##### Passage for review

In my brief period of working on The Floor(s) as a nurse, in addition to learning a zillion and one weird acronyms for such things as Follow-Up (F/U) and Shortness of Breath (SOB), I learned the term “Frequent Flyer.” Having only been vaguely aware of this term in regards to “miles” and “airfare” because I was a “poor college kid” and “didn’t travel much,” I was baffled when they referred to a patient as this during report (shift change).

Terrified of the seasoned nurses–you would be too-it took me awhile to muster up the courage to ask what the hell they’d been talking about. When I did, it was explained that Frequent Flyers were patients who were in and out of the hospital frequently.

Get it?

While I thought that a Punch Card Patient (buy 9 visits, get one free!!) was a bit funnier, it reminded me only of a kid I met in college. I’ll call him Ryan because that was his name.

Ryan was from a family of 4 boys–the original Sausage Factory–and these kids were, well, I guess the kindest way to put it is “accident prone,” but that gives you a nice mental picture of someone slipping benignly on ice in an “awe shucks, guys” kind of way. This was not Ryan’s family. As he explained it, these were the luckiest group of unlucky people on the planet. During a family ski vacation, one of his brother’s rolled his ski over another one of his brother’s hands at the top of a slope.

The result? A neatly severed finger, seeping blood into the white snow.

After fixing up said finger in the OR, his family was paid a nice visit from Children and Family Services. It seems as though the quickest way to get them on your ass (besides becoming a foster parent) is to install a revolving door through the ER. Shove through that 4 kids with rotating weird injuries, like broken ribs, missing fingers, busted heads, at semi-regular intervals and SMACK! BOOM! there you have it: you must be abusing your kids.

##########
##### Information provided

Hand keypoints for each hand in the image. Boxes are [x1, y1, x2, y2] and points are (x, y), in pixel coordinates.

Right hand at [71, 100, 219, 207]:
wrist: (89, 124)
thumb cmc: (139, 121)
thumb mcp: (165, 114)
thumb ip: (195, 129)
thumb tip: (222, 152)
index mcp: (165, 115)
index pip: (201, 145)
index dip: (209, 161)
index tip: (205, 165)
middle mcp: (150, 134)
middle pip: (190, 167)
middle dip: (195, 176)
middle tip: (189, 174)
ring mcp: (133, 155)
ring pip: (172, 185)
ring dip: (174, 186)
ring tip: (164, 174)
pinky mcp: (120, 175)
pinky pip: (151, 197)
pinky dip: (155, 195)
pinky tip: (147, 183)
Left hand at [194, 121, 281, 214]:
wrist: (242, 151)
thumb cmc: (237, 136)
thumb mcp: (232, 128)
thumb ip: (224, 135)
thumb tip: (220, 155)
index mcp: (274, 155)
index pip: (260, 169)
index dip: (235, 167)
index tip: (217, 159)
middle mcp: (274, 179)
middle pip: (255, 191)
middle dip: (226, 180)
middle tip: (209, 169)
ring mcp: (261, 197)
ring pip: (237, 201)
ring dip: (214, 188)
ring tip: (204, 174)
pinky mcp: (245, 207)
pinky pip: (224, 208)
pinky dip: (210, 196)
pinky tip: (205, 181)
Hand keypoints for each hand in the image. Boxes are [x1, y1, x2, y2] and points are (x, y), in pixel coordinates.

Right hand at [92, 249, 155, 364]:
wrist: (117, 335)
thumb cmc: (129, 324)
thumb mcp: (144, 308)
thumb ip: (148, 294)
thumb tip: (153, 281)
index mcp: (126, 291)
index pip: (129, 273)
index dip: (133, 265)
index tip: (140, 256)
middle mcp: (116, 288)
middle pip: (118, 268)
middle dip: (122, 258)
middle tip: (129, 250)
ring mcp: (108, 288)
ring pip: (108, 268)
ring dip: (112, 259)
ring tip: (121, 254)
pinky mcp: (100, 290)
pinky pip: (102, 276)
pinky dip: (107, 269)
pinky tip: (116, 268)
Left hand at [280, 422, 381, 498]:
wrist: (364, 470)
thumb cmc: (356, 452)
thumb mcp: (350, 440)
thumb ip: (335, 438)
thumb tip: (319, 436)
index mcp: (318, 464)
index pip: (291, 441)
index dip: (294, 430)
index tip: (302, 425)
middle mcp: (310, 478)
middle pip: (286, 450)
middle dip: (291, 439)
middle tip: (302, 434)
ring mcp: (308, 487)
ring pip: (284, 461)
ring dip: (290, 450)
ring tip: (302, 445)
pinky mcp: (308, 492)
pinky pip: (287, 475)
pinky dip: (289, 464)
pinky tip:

##########

__Work task__: In the nursing story, what did the term "Frequent Flyer" turn out to mean?

__Answer area__: Patients who were in and out of the hospital frequently.